____ Source passage
[<prev] [next>] [<thread-prev] [thread-next>] [day] [month] [year] [list]
Message-ID: <8f893019-bd87-4f54-8238-acd8fdeed051@linux.dev>
Date: Mon, 22 Sep 2025 15:31:42 -0700
From: "yanjun.zhu" <yanjun.zhu@...ux.dev>
To: Mike Rapoport <rppt@...nel.org>, Andrew Morton <akpm@...ux-foundation.org>
Cc: Alexander Graf <graf@...zon.com>, Baoquan He <bhe@...hat.com>,
Changyuan Lyu <changyuanl@...gle.com>, Chris Li <chrisl@...nel.org>,
Jason Gunthorpe <jgg@...dia.com>, Pasha Tatashin
<pasha.tatashin@...een.com>, Pratyush Yadav <pratyush@...nel.org>,
kexec@...ts.infradead.org, linux-mm@...ck.org, linux-kernel@...r.kernel.org
Subject: Re: [PATCH v5 3/4] kho: add support for preserving vmalloc
allocations
On 9/20/25 10:44 PM, Mike Rapoport wrote:
> From: "Mike Rapoport (Microsoft)" <rppt@...nel.org>
>
> A vmalloc allocation is preserved using binary structure similar to
> global KHO memory tracker. It's a linked list of pages where each page
> is an array of physical address of pages in vmalloc area.
>
> kho_preserve_vmalloc() hands out the physical address of the head page
> to the caller. This address is used as the argument to
> kho_vmalloc_restore() to restore the mapping in the vmalloc address
> space and populate it with the preserved pages.
>
> Signed-off-by: Mike Rapoport (Microsoft) <rppt@...nel.org>
> Reviewed-by: Pratyush Yadav <pratyush@...nel.org>
> ---
> include/linux/kexec_handover.h | 28 ++++
> kernel/kexec_handover.c | 281 +++++++++++++++++++++++++++++++++
> 2 files changed, 309 insertions(+)
________
Problem details
Continue the mailing-list reply above about KHO support for preserving vmalloc allocations, starting right after its last line.
____ Excerpted data
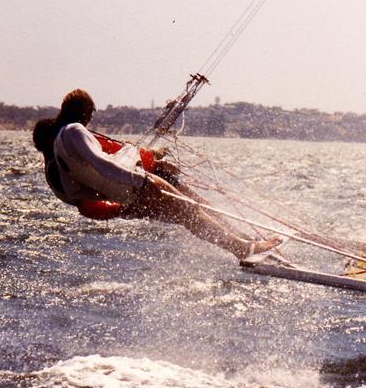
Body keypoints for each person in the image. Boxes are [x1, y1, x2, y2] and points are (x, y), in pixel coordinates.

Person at [33, 89, 280, 261]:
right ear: (84, 110)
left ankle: (244, 243)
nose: (91, 118)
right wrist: (140, 177)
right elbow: (102, 164)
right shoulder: (73, 131)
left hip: (129, 197)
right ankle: (244, 247)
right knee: (193, 210)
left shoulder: (58, 162)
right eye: (91, 112)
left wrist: (130, 194)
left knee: (190, 216)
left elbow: (97, 182)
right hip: (138, 186)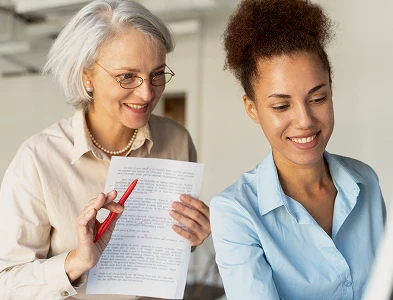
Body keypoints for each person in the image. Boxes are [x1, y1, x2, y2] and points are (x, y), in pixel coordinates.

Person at [0, 1, 210, 299]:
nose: (147, 93)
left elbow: (168, 246)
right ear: (87, 76)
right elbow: (5, 284)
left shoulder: (177, 139)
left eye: (157, 73)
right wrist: (75, 262)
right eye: (127, 76)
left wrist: (193, 236)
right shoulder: (38, 160)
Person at [210, 0, 386, 299]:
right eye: (281, 106)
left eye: (318, 99)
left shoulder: (365, 181)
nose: (305, 121)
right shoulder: (236, 211)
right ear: (252, 109)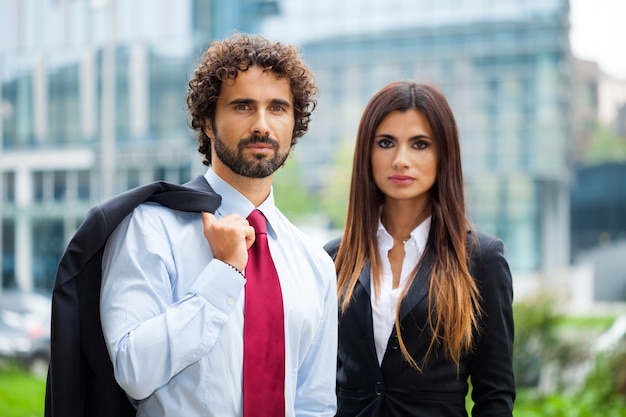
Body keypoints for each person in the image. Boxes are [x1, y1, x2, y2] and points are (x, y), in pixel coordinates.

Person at [99, 33, 337, 417]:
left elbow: (315, 403)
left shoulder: (314, 264)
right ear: (208, 122)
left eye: (278, 108)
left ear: (295, 124)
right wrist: (224, 274)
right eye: (243, 106)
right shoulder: (150, 228)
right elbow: (133, 371)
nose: (262, 125)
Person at [324, 81, 515, 416]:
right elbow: (316, 381)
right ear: (366, 154)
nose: (400, 160)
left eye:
________
Exercise result
>
> diff --git a/include/linux/kexec_handover.h b/include/linux/kexec_handover.h
> index cc5c49b0612b..49e36d4ae5dc 100644
> --- a/include/linux/kexec_handover.h
> +++ b/include/linux/kexec_handover.h
> @@ -39,12 +39,23 @@ struct page;
>
> struct kho_serialization;
>
> +struct kho_vmalloc_chunk;
> +struct kho_vmalloc {
> + DECLARE_KHOSER_PTR(first, struct kho_vmalloc_chunk *);
> + unsigned int total_pages;
> + unsigned short flags;
> + unsigned short order;
> +};
> +
> #ifdef CONFIG_KEXEC_HANDOVER
> bool kho_is_enabled(void);
>
> int kho_preserve_folio(struct folio *folio);
> int kho_preserve_pages(struct page *page, unsigned int nr_pages);
> +int kho_preserve_vmalloc(void *ptr, struct kho_vmalloc *preservation);
> struct folio *kho_restore_folio(phys_addr_t phys);
> +struct page *kho_restore_pages(phys_addr_t phys, unsigned int nr_pages);
> +void *kho_restore_vmalloc(const struct kho_vmalloc *preservation);
> int kho_add_subtree(struct kho_serialization *ser, const char *name, void *fdt);
> int kho_retrieve_subtree(const char *name, phys_addr_t *phys);
>
> @@ -71,11 +82,28 @@ static inline int kho_preserve_pages(struct page *page, unsigned int nr_pages)
> return -EOPNOTSUPP;
> }
>
> +static inline int kho_preserve_vmalloc(void *ptr,
> + struct kho_vmalloc *preservation)
> +{
> + return -EOPNOTSUPP;
> +}
> +
> static inline struct folio *kho_restore_folio(phys_addr_t phys)
> {
> return NULL;
> }
>
> +static inline struct page *kho_restore_pages(phys_addr_t phys,
> + unsigned int nr_pages)
> +{
> + return NULL;
> +}
> +
> +static inline void *kho_restore_vmalloc(const struct kho_vmalloc *preservation)
> +{
> + return NULL;
> +}
> +
> static inline int kho_add_subtree(struct kho_serialization *ser,
> const char *name, void *fdt)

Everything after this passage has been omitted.